Salesforce connector - missing data after update to version 2.0.10

  • Is this your first time deploying Airbyte?: No
  • OS Version / Instance: Ubuntu
  • Memory / Disk: 12 GBs / 50 GBs
  • Deployment: Docker
  • Airbyte Version: 0.44.2
  • Source name/version: Salesforce 2.0.10
  • Destination name/version: BigQuery 1.2.20
  • Step: During the sync
  • Description: After the update to the source connector of Salesforce to version 2.0.10, we suddenly realized that some data was missing, without any errors. We checked, and we weren’t reaching any API limits.
    We did the following test case for the table Case, knowing via the API, we were getting 184848 rows for this case:
  1. Incremental + dedup history:
    1.1. First run
    Case_incremental_1.txt (69.6 KB)
    1.2. Second run
    Case_incremental_2.txt (58.2 KB)
    1.3. Third run
    Case_incremental_3.txt (57.4 KB)

In total, we were getting ~29k records only

  1. Then we reset the table, and tried Full-refresh - Overwrite:
    Case_full_refresh_overwrite.txt (62.6 KB)

So, same. Around ~29k

  1. Then, downgraded the version of the source connector to version 2.0.9, config Full-refresh - Overwrite:
    Case_version_2.0.9.txt (137.3 KB)

Now it looks correct: ~193.8k rows

And yes, I’ve checked the start_date in all of these trials and versions.
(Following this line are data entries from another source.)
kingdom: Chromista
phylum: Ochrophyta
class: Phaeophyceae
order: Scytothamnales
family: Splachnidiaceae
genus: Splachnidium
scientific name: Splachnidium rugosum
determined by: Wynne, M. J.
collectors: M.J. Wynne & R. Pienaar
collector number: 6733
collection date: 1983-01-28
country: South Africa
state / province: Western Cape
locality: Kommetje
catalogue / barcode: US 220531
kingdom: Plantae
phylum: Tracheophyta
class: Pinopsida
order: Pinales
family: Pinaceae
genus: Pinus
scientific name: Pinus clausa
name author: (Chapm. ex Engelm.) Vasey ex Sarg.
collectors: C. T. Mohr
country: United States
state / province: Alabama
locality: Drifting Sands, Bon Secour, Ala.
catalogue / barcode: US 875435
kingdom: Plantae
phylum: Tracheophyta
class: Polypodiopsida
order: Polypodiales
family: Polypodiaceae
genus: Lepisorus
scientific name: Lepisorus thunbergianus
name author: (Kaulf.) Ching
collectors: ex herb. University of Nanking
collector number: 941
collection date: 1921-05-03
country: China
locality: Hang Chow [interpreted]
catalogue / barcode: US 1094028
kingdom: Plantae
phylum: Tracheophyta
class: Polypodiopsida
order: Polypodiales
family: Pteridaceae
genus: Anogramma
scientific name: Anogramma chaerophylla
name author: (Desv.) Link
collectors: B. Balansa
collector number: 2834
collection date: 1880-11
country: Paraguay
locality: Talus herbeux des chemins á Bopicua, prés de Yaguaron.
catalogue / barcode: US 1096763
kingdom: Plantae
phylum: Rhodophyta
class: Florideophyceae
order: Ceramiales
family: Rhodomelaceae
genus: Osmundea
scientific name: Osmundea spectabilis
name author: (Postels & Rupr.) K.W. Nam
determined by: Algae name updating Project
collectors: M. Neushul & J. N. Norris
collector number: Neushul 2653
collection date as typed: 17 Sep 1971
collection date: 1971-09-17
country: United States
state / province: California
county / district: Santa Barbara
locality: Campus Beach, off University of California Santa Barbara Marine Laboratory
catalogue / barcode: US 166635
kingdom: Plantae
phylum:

I am also seeing a lot of issues with recent Salesforce connectors.

With 2.0.9 I’m seeing around 2% of records being duplicated once copied to our Postgres database. This seems like it could be related to Source Salesforce: creates duplicates after update · Issue #20471 · airbytehq/airbyte · GitHub

With the most recent connector, 2.0.12, we’re seeing many records go missing. Tables which should have ~1M+ records end up with ~200,000k records instead.